After taking part in the workshop of Water Babies, it was revealed that he would be reprising the role of Shrek for the first ever UK and Ireland Tour of Shrek The Musical in 2014. The touring production launched at the Grand Theatre, Leeds on 23rd July 2014, with Chisnall leading the star cast which also features Faye Brookes as Princess Fiona, Idriss Kargbo as Donkey and Gerard Carey as Lord Farquaad. They are currently entertaining audiences at Dublin’s BGE Theatre, before setting off again to visit other venues in Oxford, Manchester, Aberdeen, Canterbury, Newcastle, Birmingham, Glasgow, Sheffield, Norwich, Southampton, Plymouth, Milton Keynes, Edinburgh and Cardiff throughout 2014/15, with further dates still to be announced.

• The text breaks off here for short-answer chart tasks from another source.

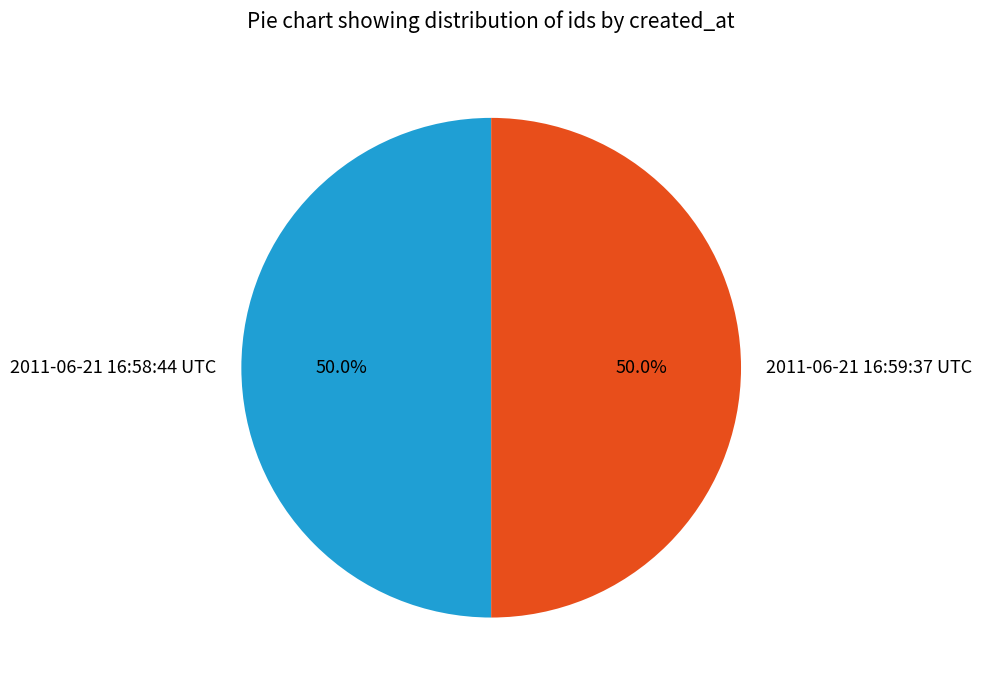

To the nearest percent, what portion does 2011-06-21 16:59:37 UTC represent?

50%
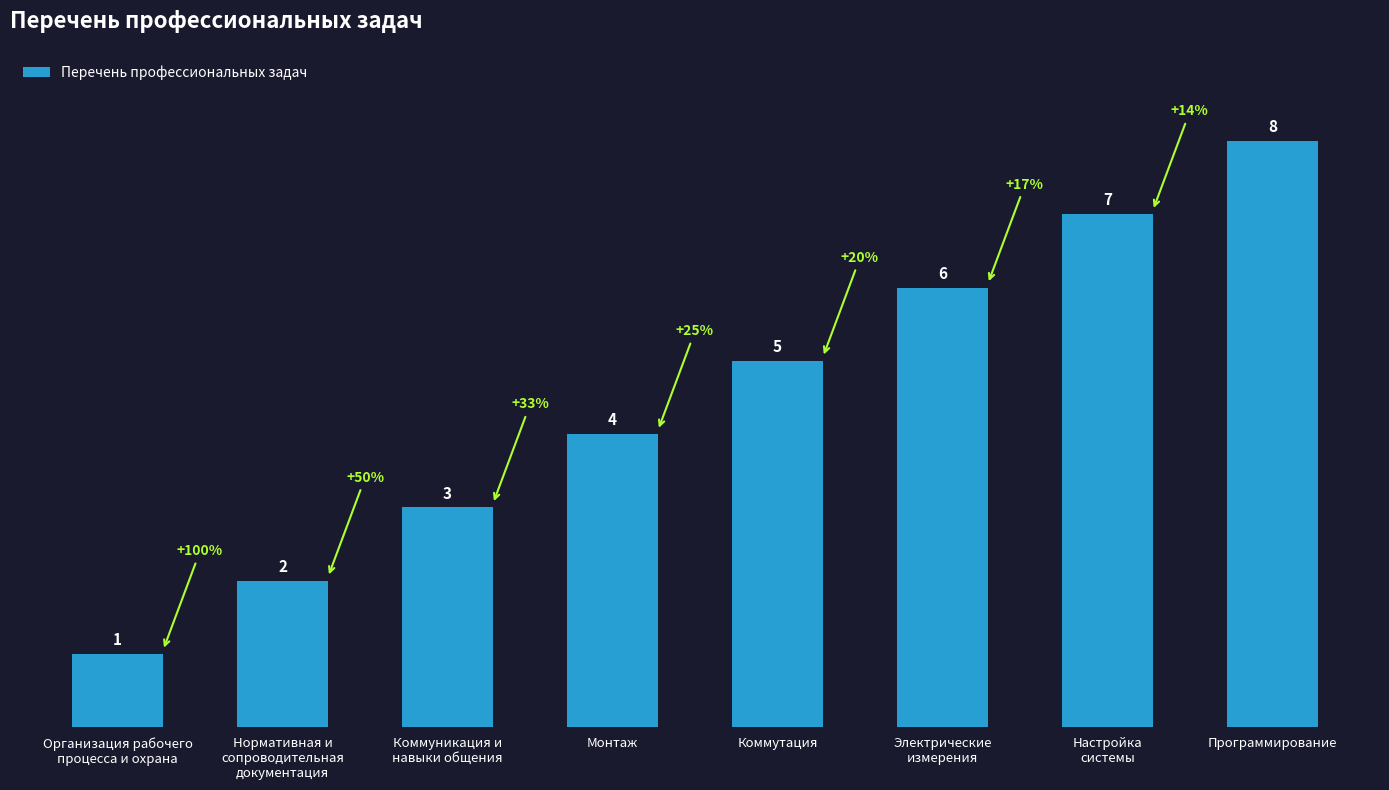

List the labels in order of value, smallest first.

Организация рабочего
процесса и охрана, Нормативная и
сопроводительная
документация, Коммуникация и
навыки общения, Монтаж, Коммутация, Электрические
измерения, Настройка
системы, Программирование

Dean Chisnall went from being just one in the ensemble to landing his dream role and being the star of the show, which is why he was a natural choice to feature in the first article of this series. He serves as a perfect example as to why more recognition should be given to ensembles, and proves that there are many future stars just waiting for the spotlight to shine on them.

 
By Julie Robinson (@missjulie25)

Updated 8th November 2014

1 Comment

  • Totally agree! We first saw Dean as the only Prince Charming we’d seen who not only looked good but could actually sing! Went on to see his ‘Ash’ in Never Forget more times than we care to recall and have been following his career ever since. As understudy in La Cage Aux Folles, Love Never Dies and Shrek we were privileged to see him both in the ensemble parts and as Etienne, Raoul and Shrek, all of which parts he made his own – and frequently out-shone the leads.
    He so deserves this recognition and, having seen him play Shrek a few times already I know he’s going to be brilliant – just listen to him!